Pulmonary embolism – therapy and course

Pulmonary embolism - therapy and course

In the case of a pulmonary embolism, a blood clot, a so-called thrombus, is washed into an artery in the lungs and can block it. The pressure in the pulmonary circulation increases and the heart is subjected to a more significant load. As a result, the blood pressure drops, the organs are no longer supplied with blood adequately, and the body lacks oxygen. This condition can quickly become life-threatening. If a pulmonary embolism is present, medical treatment must be sought immediately. What is the therapy for a pulmonary embolism, how does the disease progress and can a pulmonary embolism be prevented?

What acute therapy is there for pulmonary embolism?

A pulmonary embolism must always be treated in the hospital. Suppose typical symptoms of a pulmonary embolism, such as shortness of breath and chest pain, occur at home. In that case, the emergency call should be made immediately, and the affected person should lie half-sitting. This position reduces blood flow through the veins to the heart.
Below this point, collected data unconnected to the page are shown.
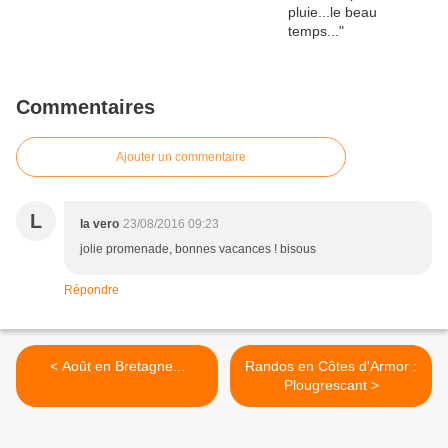
Commentaires
Ajouter un commentaire
L
la vero
23/08/2016 09:23
jolie promenade, bonnes vacances ! bisous
Répondre
< Août en Bretagne...
Randos en Côtes d'Armor :
Plougrescant >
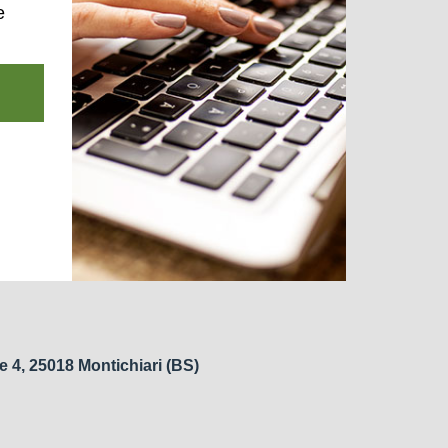
e
e 4, 25018 Montichiari (BS)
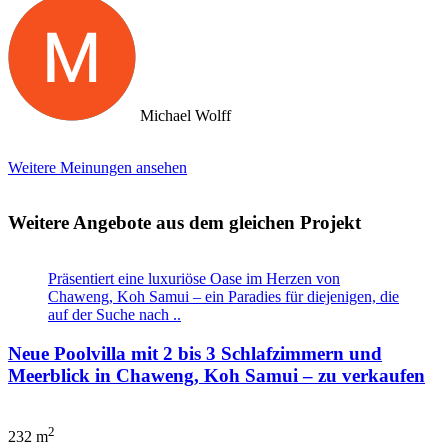
Michael Wolff
Weitere Meinungen ansehen
Weitere Angebote aus dem gleichen Projekt
Präsentiert eine luxuriöse Oase im Herzen von
Chaweng, Koh Samui – ein Paradies für diejenigen, die
auf der Suche nach ..
Neue Poolvilla mit 2 bis 3 Schlafzimmern und
Meerblick in Chaweng, Koh Samui – zu verkaufen
2
232 m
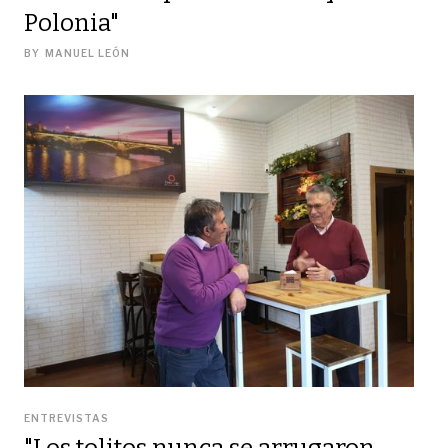
Polonia"
BY
MANUEL LEÓN
ENTREVISTAS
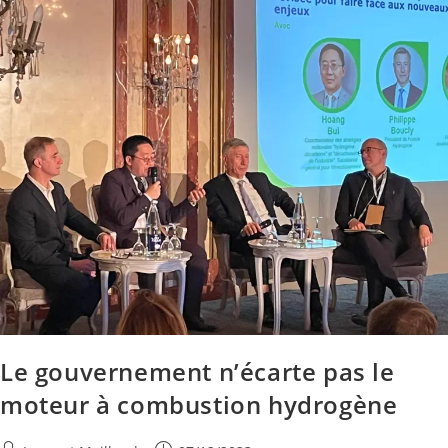
Le gouvernement n’écarte pas le
moteur à combustion hydrogène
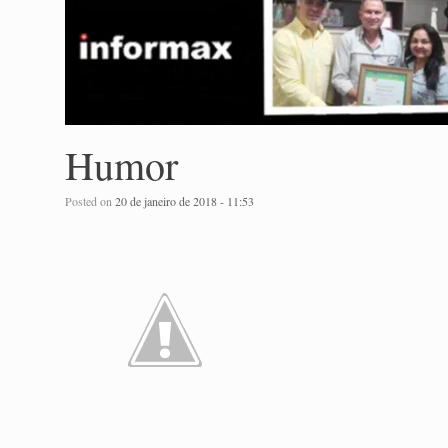
Humor
Posted on
20 de janeiro de 2018 - 11:53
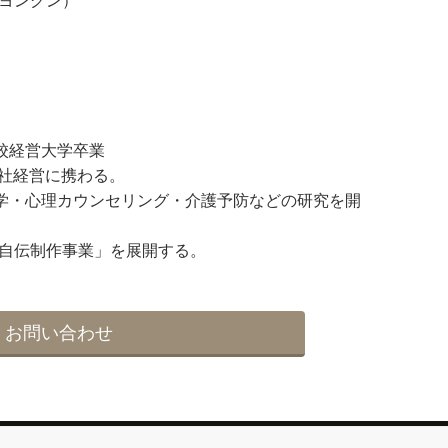
ンヨングン）
校経営大学卒業
会社経営に携わる。
学・心理カウンセリング・介護予防などの研究を開
述自伝制作事業」を展開する。
お問い合わせ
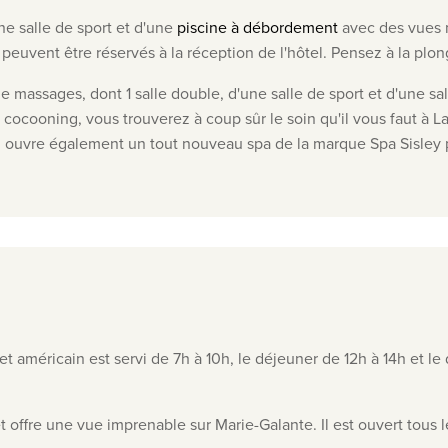
une salle de sport et d'une
piscine à débordement
avec des vues 
 peuvent être réservés à la réception de l'hôtel. Pensez à la plo
de massages, dont 1 salle double, d'une salle de sport et d'une 
ocooning, vous trouverez à coup sûr le soin qu'il vous faut à 
l ouvre également un tout nouveau spa de la marque Spa Sisley 
t américain est servi de 7h à 10h, le déjeuner de 12h à 14h et le
offre une vue imprenable sur Marie-Galante. Il est ouvert tous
As a primary measure of therapy, painkillers and sedatives, as well as oxygen, are administered, possibly also substances that stabilize the circulation. 

In addition, the medical staff will use a so-called validated clinical score (sPESI) in stable patients to determine possible risks and use them to determine how to proceed. Blood pressure, respiratory rate and temperature are measured and known previous illnesses and age are queried.

 

treatment with medication

Anticoagulant drugs such as heparin are given intravenously or injected to prevent the blood clot from growing further or forming new clots. These blood-thinning agents are also called anticoagulants.

At the same time, pulmonary embolism therapy is started with anticoagulant tablets, which – depending on the risk factors – must be taken for three to six months or life. These agents are referred to as direct oral anticoagulants (DOAK), the general use of anticoagulants to treat or prevent disease as part of long-term anticoagulation therapy.

Possible side effects of this treatment include an increased risk of bleeding, which can affect different areas, such as the gastrointestinal tract or muscle tissue.

Vitamin K antagonists as an alternative

Vitamin K antagonists can be used as an alternative to DOAK. However, these are only used if complaints occur due to the use of DOAK or if certain illnesses speak against the use of DOAK. These include, for example, antiphospholipid syndrome or mitral stenosis.

 

thrombolysis in severe cases

The blood clot must be dissolved if it is a severe pulmonary embolism. This form of therapy is called lysis therapy or thrombolysis. For this purpose, particular drugs are used, the so-called fibrinolytic.

Fibrins are an essential part of blood clotting. The fibrinolytic breaks down the proteins, and the blood clot dissolves. Since fibrinolytics increase the tendency to bleed in other organs, they are usually only used if there is already a risk of heart failure due to pulmonary embolism.

Treatment by mechanical intervention

The body can dissolve smaller clots in the blood itself, but larger ones may have to be helped artificially. For this purpose, drugs are administered as an infusion, or the blocked vessel is freed with an inserted catheter. To do this, the catheter is inserted into the affected pulmonary vessel, and the blood clot is broken up.

If all other treatment options have failed, there is still an attempt to remove the clot as part of an operation surgicallyThis operation is called a thromboendarterectomy. The affected artery is exposed, and the blood clot is removed.

Is bed rest recommended?

Bed rest for pulmonary embolism has been prescribed in some cases in the past but should not be followed after successful treatment because immobility can increase the risk of thrombosis. As soon as the health of those affected allows it, they should move again.

 

What is the course of a pulmonary embolism?

Pulmonary embolism is a dangerous disease – even with timely diagnosis and treatment, the mortality rate is still five to ten per cent. The risk of death is exceptionally high in the first two hours after the onset of symptoms.

If the affected person survives, it takes about four weeks to heal because the body’s system can usually remove the blood clots during this time. However, about half of those affected experience long-term effects of the disease, such as persistent breathing problems (dyspnea) and fatigue.

There is also a recurrence in about one-third of the patients, i.e., renewed venous thrombosis or pulmonary embolism. Therefore, preventive medication must be taken as described above.

Measures to prevent pulmonary embolism

Sometimes, a wire mesh (cava umbrella) can be inserted into the portal vein, which acts as a filter to intercept the thrombi in the bloodstream before they reach the lungs. In addition, some various measures and behaviors can be used to prevent the recurrence of a thrombosis:

  • Wear compression stockings regularly, which should be prescribed and accurately fitted.
  • Drink enough liquid (no alcohol!).
  • Move your legs and feet frequently. Appropriate gymnastic exercises can be shown by medical or therapeutic staff.
  • Physiotherapy to improve lung function, such as rehabilitation treatment, can also be appropriate.
  • If possible, reduce risk factors such as smoking, little exercise or taking the pill as a contraceptive.

Before long flights (especially if they last more than six hours), you should discuss with your family doctor whether a preventive dose of heparin, for example, makes sense.